→ **What is needed**: The answer must be the lines from the one containing "Telefax: (07) 2-700" through the last line of the data below, copied exactly, with nothing else.

Materials provided section start

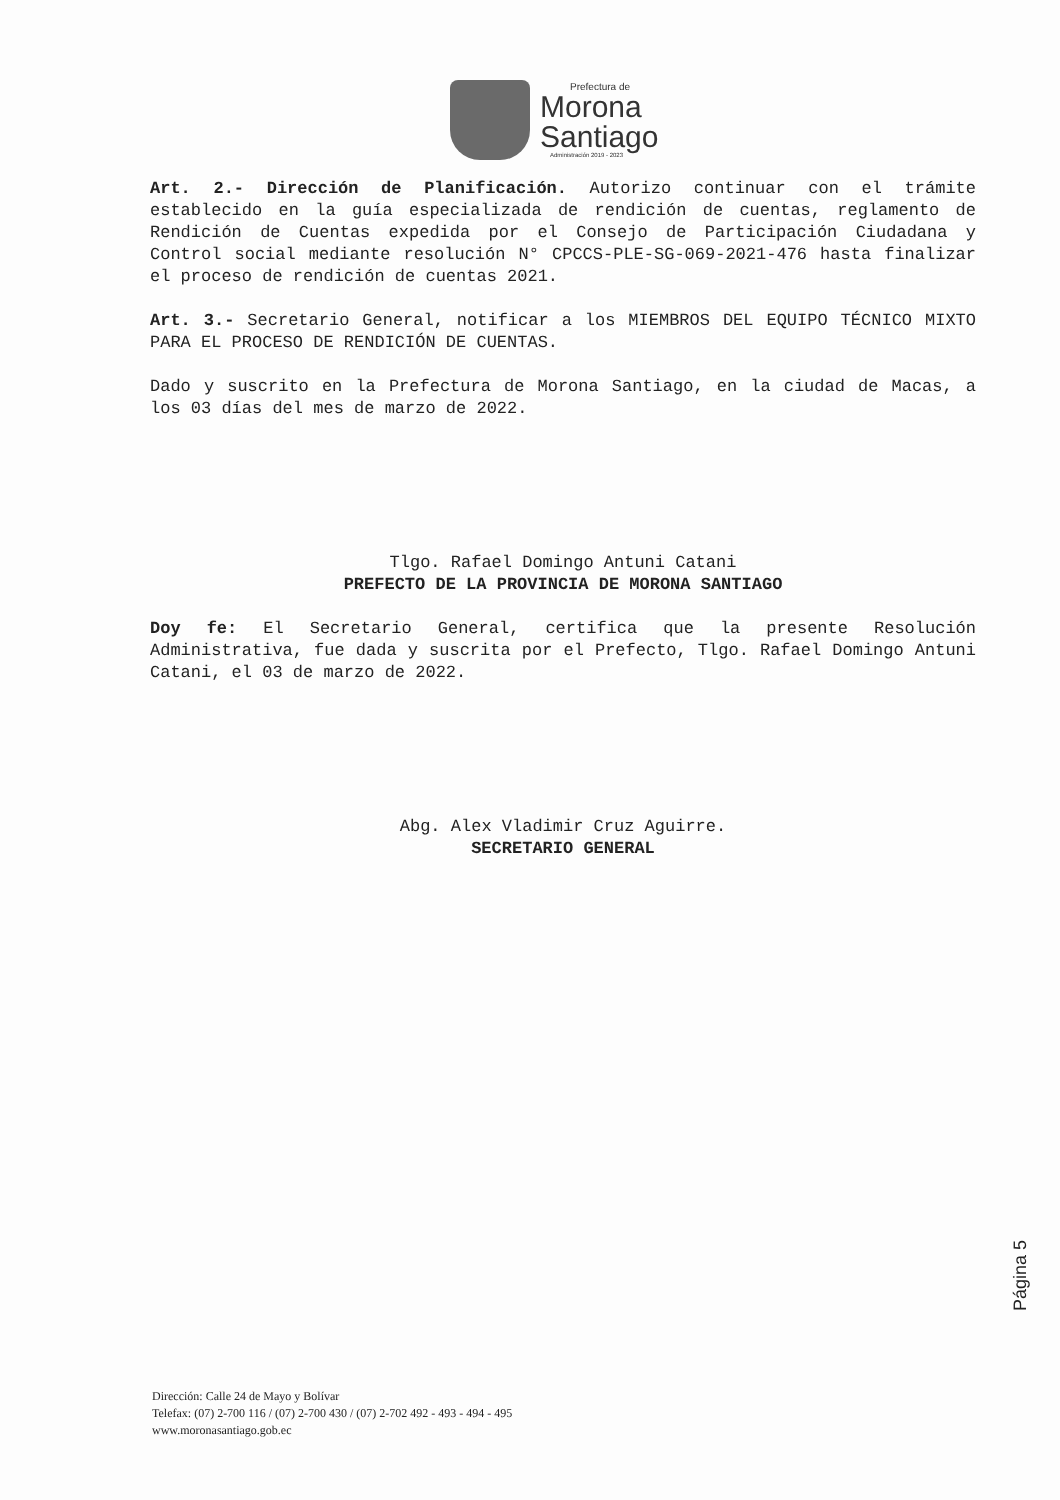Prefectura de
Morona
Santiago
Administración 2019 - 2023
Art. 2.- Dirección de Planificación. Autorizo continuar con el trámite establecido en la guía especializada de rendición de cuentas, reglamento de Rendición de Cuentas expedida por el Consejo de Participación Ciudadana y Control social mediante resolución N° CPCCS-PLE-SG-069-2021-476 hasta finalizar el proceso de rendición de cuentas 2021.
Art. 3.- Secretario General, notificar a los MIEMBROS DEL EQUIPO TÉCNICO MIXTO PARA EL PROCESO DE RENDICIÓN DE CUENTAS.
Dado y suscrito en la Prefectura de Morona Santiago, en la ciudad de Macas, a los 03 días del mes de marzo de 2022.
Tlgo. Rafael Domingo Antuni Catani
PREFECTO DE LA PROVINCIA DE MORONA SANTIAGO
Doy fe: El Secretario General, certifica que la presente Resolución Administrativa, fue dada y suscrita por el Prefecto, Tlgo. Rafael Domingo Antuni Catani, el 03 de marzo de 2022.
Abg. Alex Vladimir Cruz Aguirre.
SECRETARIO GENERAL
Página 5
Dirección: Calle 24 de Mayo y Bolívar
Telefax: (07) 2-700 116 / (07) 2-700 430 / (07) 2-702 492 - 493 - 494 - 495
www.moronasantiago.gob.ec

Materials provided section end

→ **Final answer**:
Telefax: (07) 2-700 116 / (07) 2-700 430 / (07) 2-702 492 - 493 - 494 - 495
www.moronasantiago.gob.ec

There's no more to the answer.